* [Task objective] Range to output from the entries below: the line containing "TASK-1403, label: サポート -> 営業" through the line containing "TASK-1423, day: Mar 28 -> Mar 30". Set it down exactly, ends included, nothing else.

* [Data]

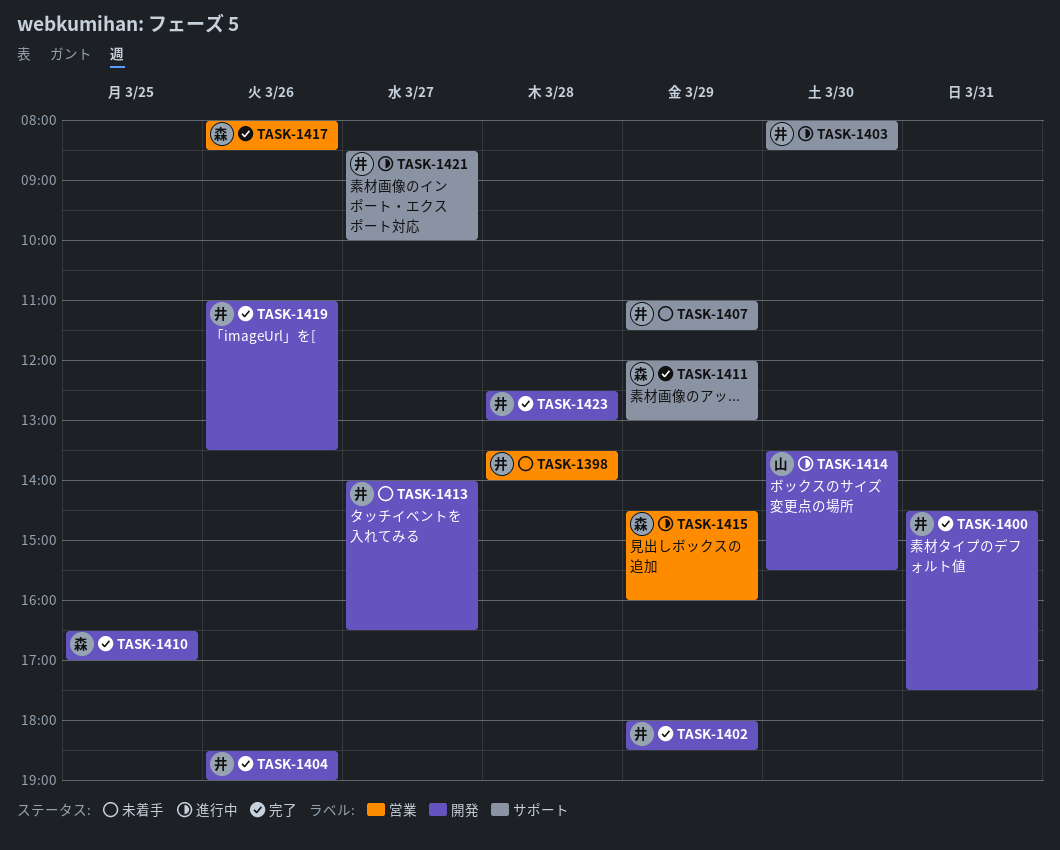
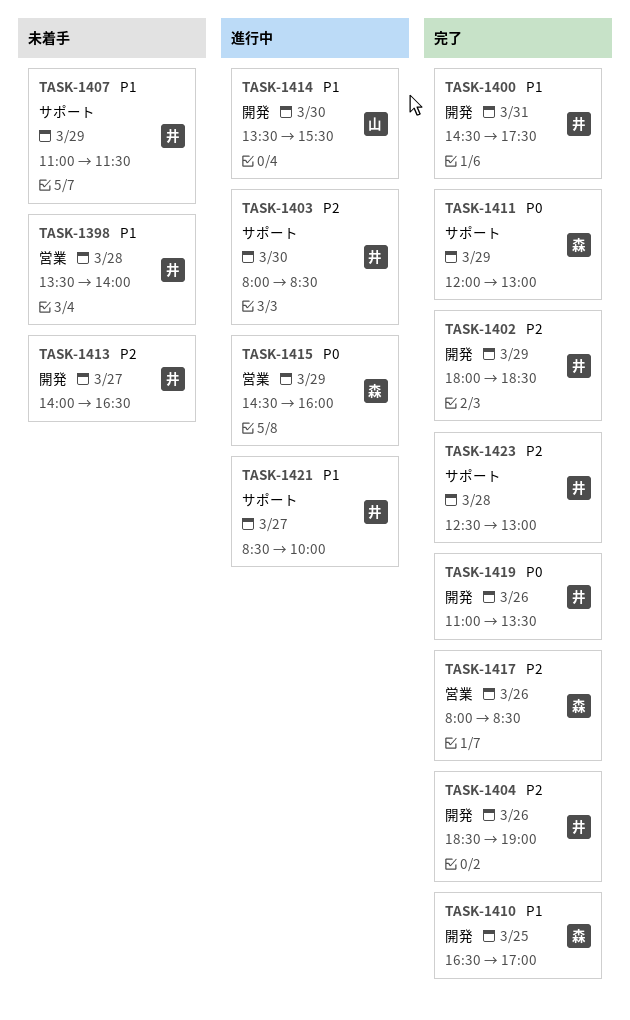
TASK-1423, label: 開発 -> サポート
==
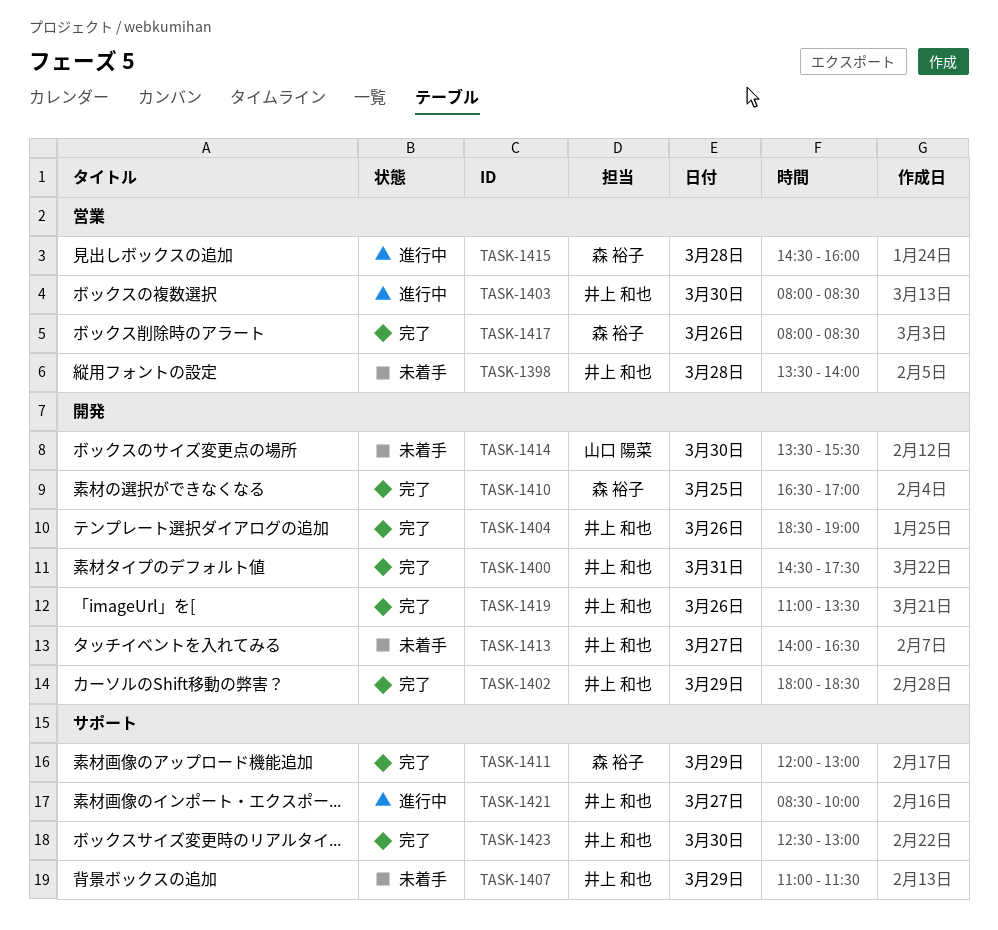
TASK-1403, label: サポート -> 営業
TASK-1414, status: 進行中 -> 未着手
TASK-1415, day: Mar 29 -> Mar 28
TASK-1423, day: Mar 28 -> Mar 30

* [Task response]
TASK-1403, label: サポート -> 営業
TASK-1414, status: 進行中 -> 未着手
TASK-1415, day: Mar 29 -> Mar 28
TASK-1423, day: Mar 28 -> Mar 30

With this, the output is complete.